The aim is to reflect on educational psychology in the UK and to not be afraid of asking questions, this is something that Dr Lewis is keen for her educational psychology students to embed in their learning as soon as possible.
“At Sheffield, we encourage students from day one to build on their own experiences and to learn from one another and to question some of the practices that don’t feel as relevant in today’s diverse multicultural society.” Dr Lewis added. “It is so important that they don’t come to this University and learn that ‘this is the one way it’s done and here’s what you need to do to be an educational psychologist in the future.”

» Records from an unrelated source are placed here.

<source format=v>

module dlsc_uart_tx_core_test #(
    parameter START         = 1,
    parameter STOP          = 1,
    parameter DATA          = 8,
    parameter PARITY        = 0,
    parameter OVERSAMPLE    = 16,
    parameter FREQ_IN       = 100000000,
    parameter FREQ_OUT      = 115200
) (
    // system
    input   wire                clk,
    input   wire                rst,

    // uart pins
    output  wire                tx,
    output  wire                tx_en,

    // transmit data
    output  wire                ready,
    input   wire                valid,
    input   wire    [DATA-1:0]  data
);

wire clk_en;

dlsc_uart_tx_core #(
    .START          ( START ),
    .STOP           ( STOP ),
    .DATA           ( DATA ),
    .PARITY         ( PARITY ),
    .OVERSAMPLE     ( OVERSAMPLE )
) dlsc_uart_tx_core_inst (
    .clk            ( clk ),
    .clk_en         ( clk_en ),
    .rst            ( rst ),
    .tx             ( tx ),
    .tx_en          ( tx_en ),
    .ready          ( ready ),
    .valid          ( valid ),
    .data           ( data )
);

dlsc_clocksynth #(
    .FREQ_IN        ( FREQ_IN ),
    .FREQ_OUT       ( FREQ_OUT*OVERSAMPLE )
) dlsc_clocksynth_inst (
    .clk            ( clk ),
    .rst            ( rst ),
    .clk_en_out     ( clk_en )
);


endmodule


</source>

“Instead we appreciate that everyone starts the course with a range of viewpoints and experiences. So we encourage students to take an active role in their learning, applying their own thinking about psychology to real life practice-based situations and then help them reflect on this to support a way forward. We do this through building in regular and frequent discussion opportunities and allowing students to engage in much pragmatic as well as philosophical debate. There can be a number of ways to address an issue affecting pupils and to bring about positive change and students need the space to debate and challenge each other.”

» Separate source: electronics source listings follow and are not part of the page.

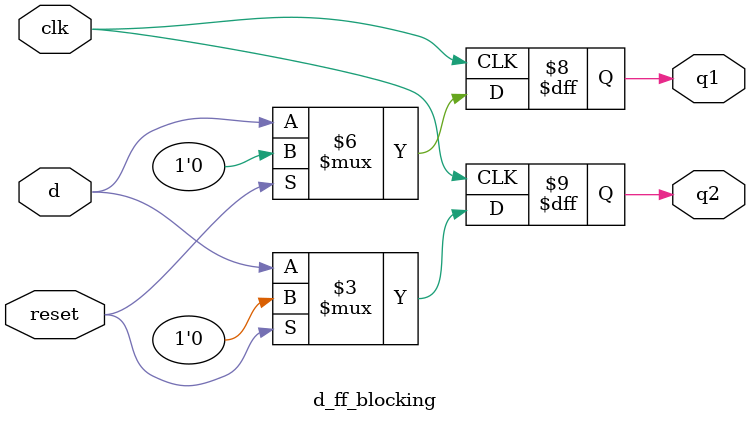
<source format=v>
`timescale 1ns / 1ps


module d_ff_blocking(d, clk, reset, q1, q2);

input d, clk, reset;
output reg q1, q2;

always@(posedge clk)
    begin
        if(reset)
            begin
                q1 = 0;
                q2 = 0;
            end
        else
            begin
                q1 = d;
                q2 = q1;
            end
    end   
endmodule

</source>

As a highly collaborative endeavour – educational psychologists work with other educational and care professionals, local authorities, schools and other organisations – and need great skills in doing so, for there are naturally many professional challenges and tensions that arise.
As different teams work together under the direction of changing Government plans and policies, large societal changes can have big impacts on the way young people and children are supported.
“We have to ensure that the trainee psychologists are given the opportunity to practise consultation skills, not only through practising technical skills but in how they operate interpersonally with one another as well as various stakeholders. Educational psychology has much to contribute to difficult educational and societal issues. A core part of the role is to look to work preventatively at various levels of a system from individual to group, to whole school to strategic work. Educational psychologists work within a variety of domains, both specialist provision and mainstream and with an age range of 0-25 years.
Research and contributing to educational policy and practice needs to be recognised as another core contribution which is held by educational psychologists who are highly trained through a full time doctoral qualification. Over the last year, the Division of Educational and Child Psychology (DECP) has been doing further work in relation to Equality, Diversity and Inclusion, with engagement in an anti-racism implementation group, in addition to publishing our position with regards to educational inclusion and refreshing guidance on good practices within educational assessment. Mental health of learning communities, pupils and staff is another key area of work."
The DECP has produced several resources which are designed to support children and young people following the COVID-19 Pandemic. These include the back to school guidance which encompasses important areas such as developing staff and pupil and communities resilience; reminding people about the importance of play and supporting with transitions back into school and beyond. These areas will continue to be developed in collaboration with the wider membership and others and will also make important headway into how research and practice within educational psychology can support our thinking.
Dr Lewis said: “I hope that the students at Sheffield will feel that these are areas of interest that they can contribute to in terms of supporting key debates and practices within education but also contributing to research and publication.
“Working at the University as well as working as an applied psychologist who is also involved with the initiatives of the DECP is a tremendous privilege. I am exposed to such a wide range of people I can learn from in a professional field which I have immense passion for. It is wonderful to see the next generation of educational psychologists pushing forwards and advancing the field of Educational Psychology in order to make a positive difference for children and young people.”